This blog is my attempt to make it easier to give feedback on my students' writing. Posts and links aim to help students understand my feedback and error-correction codes, and to respond to feedback appropriately. The ultimate aim is to make all of my students better at editing their own work, and at writing academic assignments in the future.

Tuesday, 7 August 2012

When an error is difficult to categorise

It might help you to understand some of the terms I use in my feedback if you consider one or two examples which I find difficult to categorise:
1: Is the problem here related to SENTENCE STRUCTURE or PUNCTUATION?
The first two authors teach at Essex Business school, University of Essex, UK, while the third works for Pantheon Ventures–Russell Private Equity, They have written several articles about the analysis of UK IPO underpricing and venture capitalists.
We could certainly classify this as a SENTENCE STRUCTURE problem.  Some teachers and writers will call this a RUN-ON SENTENCE.  To fix it, though, we just need to pay attention to PUNCTUATION:
The first two authors teach at Essex Business school, University of Essex, UK, while the third works for Pantheon Ventures–Russell Private Equity; they have written several articles about the analysis of UK IPO underpricing and venture capitalists.
Where possible, I like to use the term that will enable the easiest correction of the problem, so in this case I’d probably bring the student’s attention to PUNCTUATION.

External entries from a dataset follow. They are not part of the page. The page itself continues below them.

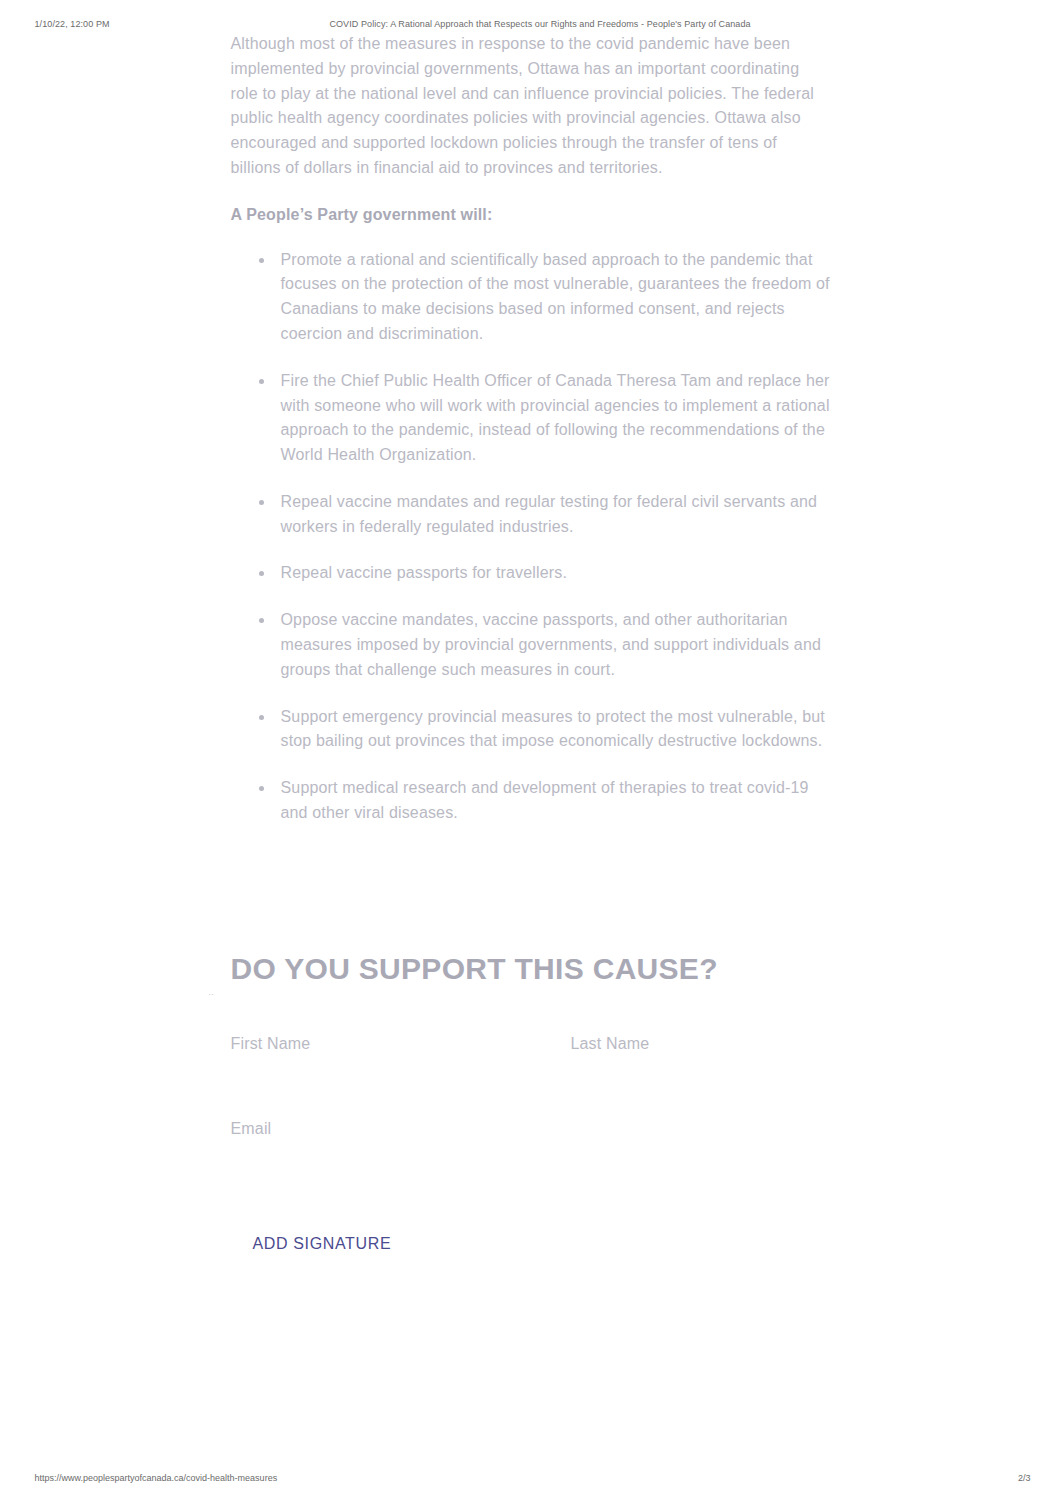1/10/22, 12:00 PM COVID Policy: A Rational Approach that Respects our Rights and Freedoms - People's Party of Canada
Although most of the measures in response to the covid pandemic have been implemented by provincial governments, Ottawa has an important coordinating role to play at the national level and can influence provincial policies. The federal public health agency coordinates policies with provincial agencies. Ottawa also encouraged and supported lockdown policies through the transfer of tens of billions of dollars in financial aid to provinces and territories.
A People’s Party government will:
Promote a rational and scientifically based approach to the pandemic that focuses on the protection of the most vulnerable, guarantees the freedom of Canadians to make decisions based on informed consent, and rejects coercion and discrimination.
Fire the Chief Public Health Officer of Canada Theresa Tam and replace her with someone who will work with provincial agencies to implement a rational approach to the pandemic, instead of following the recommendations of the World Health Organization.
Repeal vaccine mandates and regular testing for federal civil servants and workers in federally regulated industries.
Repeal vaccine passports for travellers.
Oppose vaccine mandates, vaccine passports, and other authoritarian measures imposed by provincial governments, and support individuals and groups that challenge such measures in court.
Support emergency provincial measures to protect the most vulnerable, but stop bailing out provinces that impose economically destructive lockdowns.
Support medical research and development of therapies to treat covid-19 and other viral diseases.
..
DO YOU SUPPORT THIS CAUSE?
First Name Last Name
Email
ADD SIGNATURE
https://www.peoplespartyofcanada.ca/covid-health-measures 2/3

2: Is the problem here WORD CLASS or PATTERN GRAMMAR?
They have written several articles about analysis  UK IPO underpricing and venture capitalists.
Again, it could be either of these issues.  With attention to WORD CLASS, our correction becomes:
They have written several articles about analysing UK IPO underpricing and venture capitalists.
PATTERN GRAMMAR might lead us to:
They have written several articles about the analysis of UK IPO underpricing and venture capitalists.

3: Is this an example of a WORD CLASS or COLLOCATION problem?
an abundant of knowledge
What’s more important?  The fact that “abundant” is an adjective and so should be corrected to the noun “abundance” or the fact that “an abundance of knowledge” is a strange combination of nouns that a reader might not understand.  In this case, I think we can arrive at a better correction via attention to COLLOCATION (I would suggest “considerable knowledge”, an option listed in the Oxford Collocations Dictionary).

4: Are these examples of COLLOCATION or PATTERN GRAMMAR problems?
The results describe that…
The results present that…
Perhaps it's easiest just to say "both".  Results don't "describe" or "present" anything, so the writer should find another combination.  At the same time, DESCRIBE and PRESENT should be followed by a NOUN PHRASE, not THAT and then a Subject + Verb.  The whole phrase needs to be rewritten!